Background: Primary Immune Thrombocytopenia (TIP) is an autoimmune disease that accelerates the peripheral destruction of platelets and alters megakaryocytopoiesis. Helicobacter pylori infection and eradication has been associated with an increase in the platelet count in patients with IPT. The aim of this article is to evaluate the platelet response after H. pylori eradication in patients with chronic splenectomized IPT Methods: Between 2008 and 2009, adult patients with a diagnosis of chronic IPT, splenectomized; They were given breath test with carbon 13-labeled urea (PAU13C). Patients who tested positive received eradication treatment with amoxicillin, omeprazole and clarithromycin for 14 days. After 6 weeks of treatment, a second PAU13C was performed. Baseline platelet counts were performed and every six months until the completion of two years. Results: 40 patients, 34 women and 6 men were included, PAU13C was positive in 17 patients (42.5%). H. pylori eradication was obtained in 16 patients (94%) confirmed by post-treatment PAU13C. In the follow-up of the patients it was observed that there was increase of platelets in 7 of the patients with eradication of H. pylori, while of the patients not infected in 9 also an increase of platelets was observed. Conclusions: There were no differences in the increase in platelet count among patients positive or negative to the H. pylori breath test at followup at 24 months.

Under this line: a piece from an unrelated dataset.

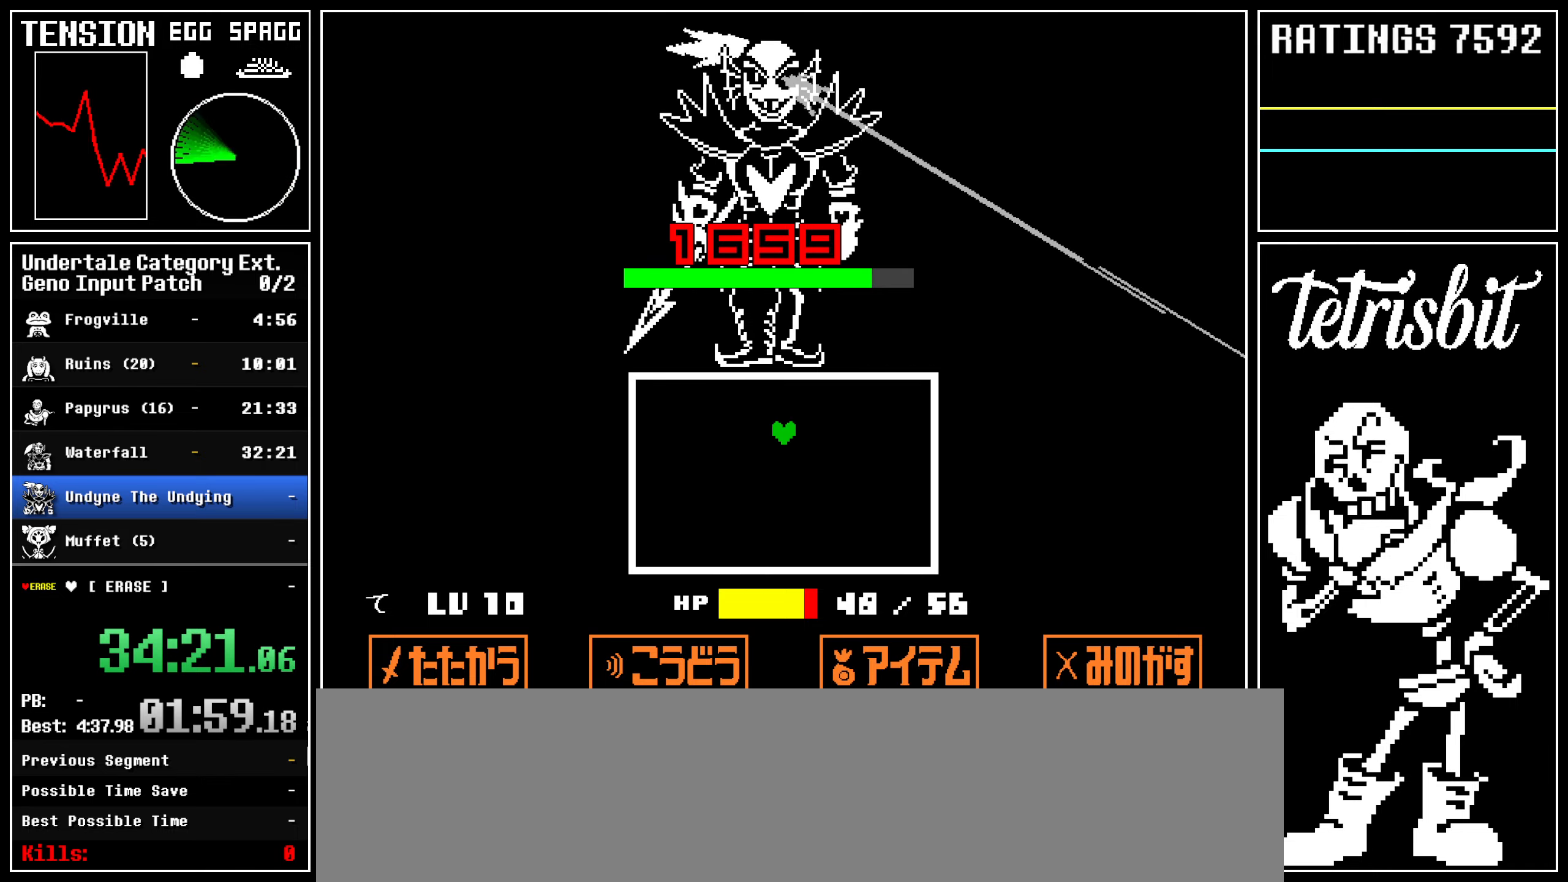
{"keys": [], "events": []}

Introducción: La trombocitopenia inmune primaria (TIP) es una enfermedad autoinmune que acelera la destrucción periférica de las plaquetas y altera la megacariocitopoyesis. La erradicación de la infección por Helicobacter pylori se ha asociado al incremento en la cuenta de plaquetas en los pacientes con TIP. El objetivo de este trabajo fue evaluar la respuesta de plaquetas después de la erradicación del H. pylori en pacientes con TIP crónica esplenectomizados. Métodos: Entre 2008-2009 fueron incluidos pacientes adultos con diagnóstico de TIP crónica, esplenectomizados; se les realizó prueba de aliento con urea marcada con carbono 13 (PAU13C). Los pacientes que resultaron positivos a la prueba recibieron tratamiento de erradicación con amoxicilina, omeprazol y claritromicina por 14 días. Después de 6 semanas de tratamiento, se realizó una segunda PAU13C. Se realizaron cuenta de Plaquetas basal y cada seis meses hasta completar dos años. Resultados: Se incluyeron 40 pacientes, 34 mujeres y 6 hombres, la PAU13C resultó positiva en 17 pacientes (42.5%). La erradicación del H. pylori se obtuvo en 16 pacientes (94%) confirmado por PAU13C postratamiento. En el seguimiento de los pacientes se observó que hubo incremento de las plaquetas en 7 de los pacientes con erradicación del H. pylori, mientras que de los pacientes no infectados en 9 también se observó aumento de plaquetas. Conclusiones: No hubo diferencias en el incremento en la cuenta de plaquetas entre los pacientes positivos o negativos a la prueba de aliento para H. pylori en el seguimiento a 24 meses.